Physician perspectives on the management of viral hepatitis and hepatocellular carcinoma in Myanmar.

Author information

Division of Gastroenterology and Hepatology, Stanford University, Stanford, California, United States of America.
Community Partners International, Berkeley, California, United States of America.
Myanmar Liver Foundation, Yangon, Myanmar.
Department of Emergency Medicine, University of California Los Angeles, Los Angeles, California, United States of America.
B.K. Kee Foundation, Yangon, Myanmar.
Division of General Internal Medicine and Health Services Research, University of California Los Angeles, Los Angeles, California, United States of America.
Division of Gastroenterology and Hepatology, University of Chicago Medical Center, Chicago, Illinois, United States of America.
Institute of Digestive Disease and Department of Medicine & Therapeutics, The Chinese University of Hong Kong, Hong Kong, Peoples Republic of China.
Nagoya City University Graduate School of Medical Sciences, Nagoya, Japan.
Kings College Hospital and University College School of Medicine, London, United Kingdom.

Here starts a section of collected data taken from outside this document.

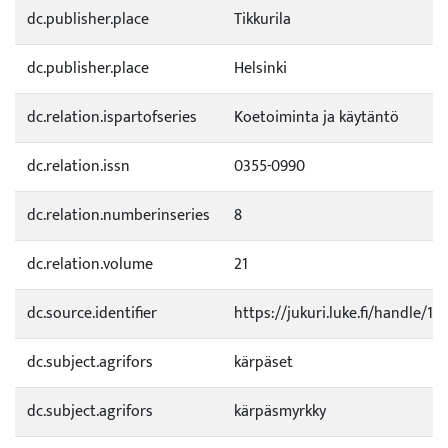
dc.publisher.place
Tikkurila
dc.publisher.place
Helsinki
dc.relation.ispartofseries
Koetoiminta ja käytäntö
dc.relation.issn
0355-0990
dc.relation.numberinseries
8
dc.relation.volume
21
dc.source.identifier
https://jukuri.luke.fi/handle/1
dc.subject.agrifors
kärpäset
dc.subject.agrifors
kärpäsmyrkky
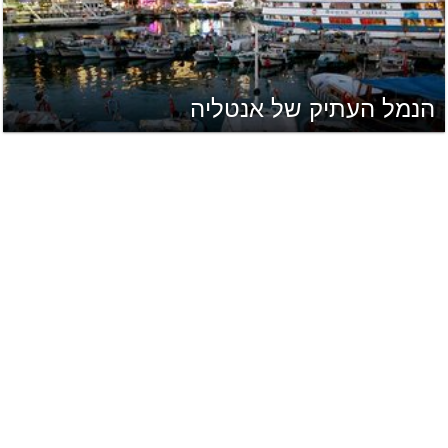
הנמל העתיק של אנטליה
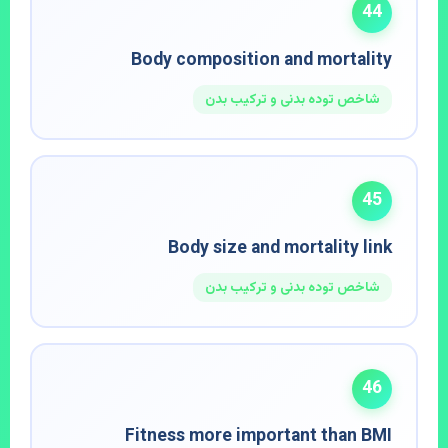
44
Body composition and mortality
شاخص توده بدنی و ترکیب بدن
45
Body size and mortality link
شاخص توده بدنی و ترکیب بدن
46
Fitness more important than BMI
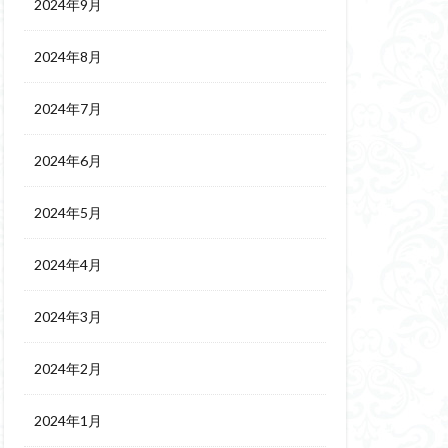
2024年9月
2024年8月
2024年7月
2024年6月
2024年5月
2024年4月
2024年3月
2024年2月
2024年1月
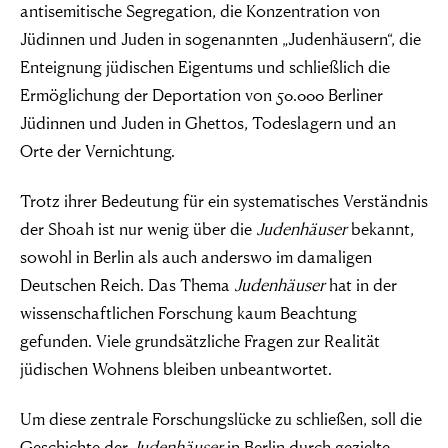
antisemitische Segregation, die Konzentration von
Jüdinnen und Juden in sogenannten „Judenhäusern“, die
Enteignung jüdischen Eigentums und schließlich die
Ermöglichung der Deportation von 50.000 Berliner
Jüdinnen und Juden in Ghettos, Todeslagern und an
Orte der Vernichtung.
Trotz ihrer Bedeutung für ein systematisches Verständnis
der Shoah ist nur wenig über die
Judenhäuser
bekannt,
sowohl in Berlin als auch anderswo im damaligen
Deutschen Reich. Das Thema
Judenhäuser
hat in der
wissenschaftlichen Forschung kaum Beachtung
gefunden. Viele grundsätzliche Fragen zur Realität
jüdischen Wohnens bleiben unbeantwortet.
Um diese zentrale Forschungslücke zu schließen, soll die
Geschichte der
Judenhäuser
in Berlin durch gezielte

In Myanmar, over five million people are infected with hepatitis B virus (HBV) and hepatitis C virus (HCV). Hepatitis has been a recent focus with the development of a National Strategic Plan on Hepatitis and plans to subsidize HCV treatment.


During a two-day national liver disease symposium covering HCV, HBV, hepatocellular (HCC), and end-stage liver disease (ESLD), physician surveys were administered using the automated response system (ARS) to assess physician knowledge, perceptions of barriers to screening and treatment, and proposed solutions. Multivariate logistic regression was used to estimate odds ratio (OR) relating demography and practice factors with higher provider knowledge and improvement.

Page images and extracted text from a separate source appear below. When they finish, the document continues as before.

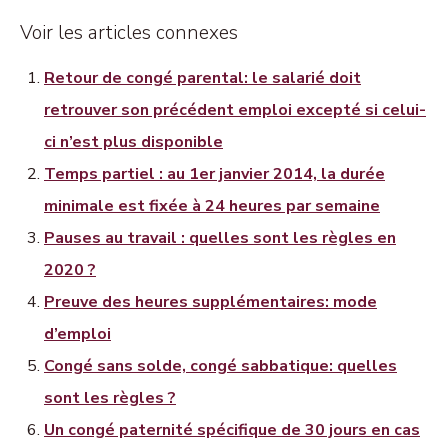
Voir les articles connexes
Retour de congé parental: le salarié doit
retrouver son précédent emploi excepté si celui-
ci n’est plus disponible
Temps partiel : au 1er janvier 2014, la durée
minimale est fixée à 24 heures par semaine
Pauses au travail : quelles sont les règles en
2020 ?
Preuve des heures supplémentaires: mode
d’emploi
Congé sans solde, congé sabbatique: quelles
sont les règles ?
Un congé paternité spécifique de 30 jours en cas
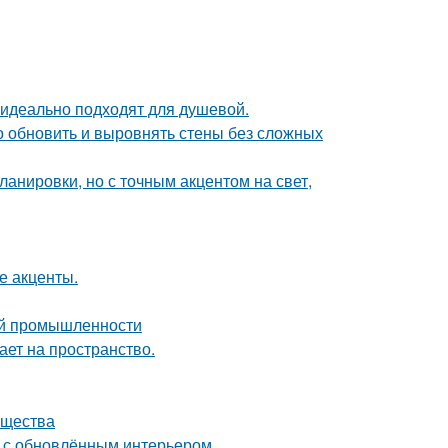
 идеально подходят для душевой.
о обновить и выровнять стены без сложных
анировки, но с точным акцентом на свет,
е акценты.
ой промышленности
ет на пространство.
ущества
ь с обновлённым интерьером.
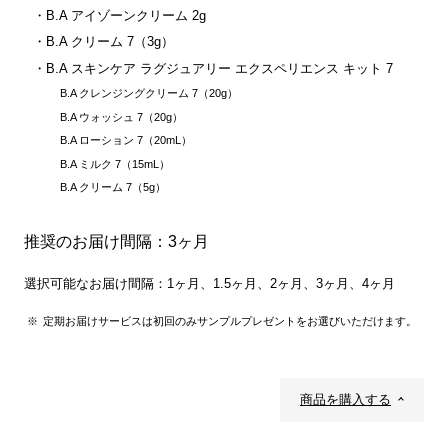
B.A アイゾーンクリーム 2g
B.A クリーム 7（3g）
B.A スキンケア ラグジュアリー エクスペリエンス キット 7
B.A クレンジングクリーム 7（20g）
B.A ウォッシュ 7（20g）
B.A ローション 7（20mL）
B.A ミルク 7（15mL）
B.A クリーム 7（5g）
推奨のお届け間隔：3ヶ月
選択可能なお届け間隔：1ヶ月、1.5ヶ月、2ヶ月、3ヶ月、4ヶ月
定期お届けサービスは初回のみサンプルプレゼントをお選びいただけます。
商品を購入する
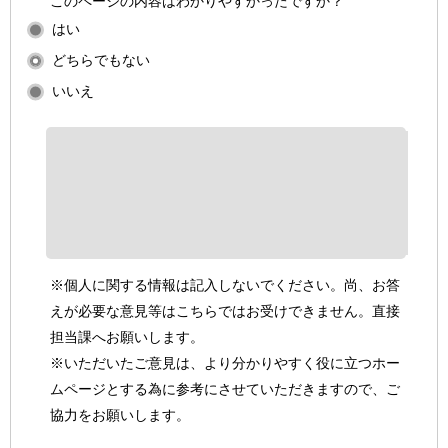
このページの内容はわかりやすかったですか？
はい
どちらでもない
いいえ
※個人に関する情報は記入しないでください。尚、お答
えが必要な意見等はこちらではお受けできません。直接
担当課へお願いします。
※いただいたご意見は、より分かりやすく役に立つホー
ムページとする為に参考にさせていただきますので、ご
協力をお願いします。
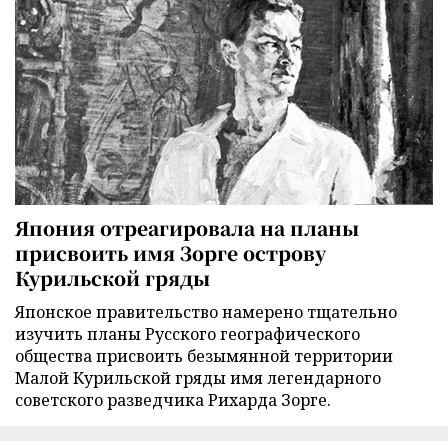
Япония отреагировала на планы
присвоить имя Зорге острову
Курильской гряды
Японское правительство намерено тщательно
изучить планы Русского географического
общества присвоить безымянной территории
Малой Курильской гряды имя легендарного
советского разведчика Рихарда Зорге.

One hundred two physicians attending from various specialty areas (31.0% specializing in gastroenterology/hepatology and/or infectious disease) were of mixed gender (46.8% male), were younger than or equal to 40 years old (51.1% 20 to 40 years), had less experience (61.6% with ≤10 years of medical practice), were from the metropolitan area of Yangon (72.1%), and saw <10 liver disease patients per week (74.3%). The majority of physicians were not comfortable with treating or managing patients with liver disease. The post-test scores demonstrated an improvement in liver disease knowledge (9.0% ± 27.0) compared to the baseline pre-test scores; no variables were associated with significant improvement in hepatitis knowledge. Physicians identified the cost of diagnostic blood tests and treatment as the most significant barrier to treatment. Top solutions proposed were universal screening policies (46%), removal of financial barriers for treatment (29%), patient education (14%) and provider education (11%).


Physician knowledge improved after this symposium, and many other needs were revealed by the physician input on barriers to care and their solutions. These survey results are important in guiding the next steps to improve liver disease management and future medical education efforts in Myanmar.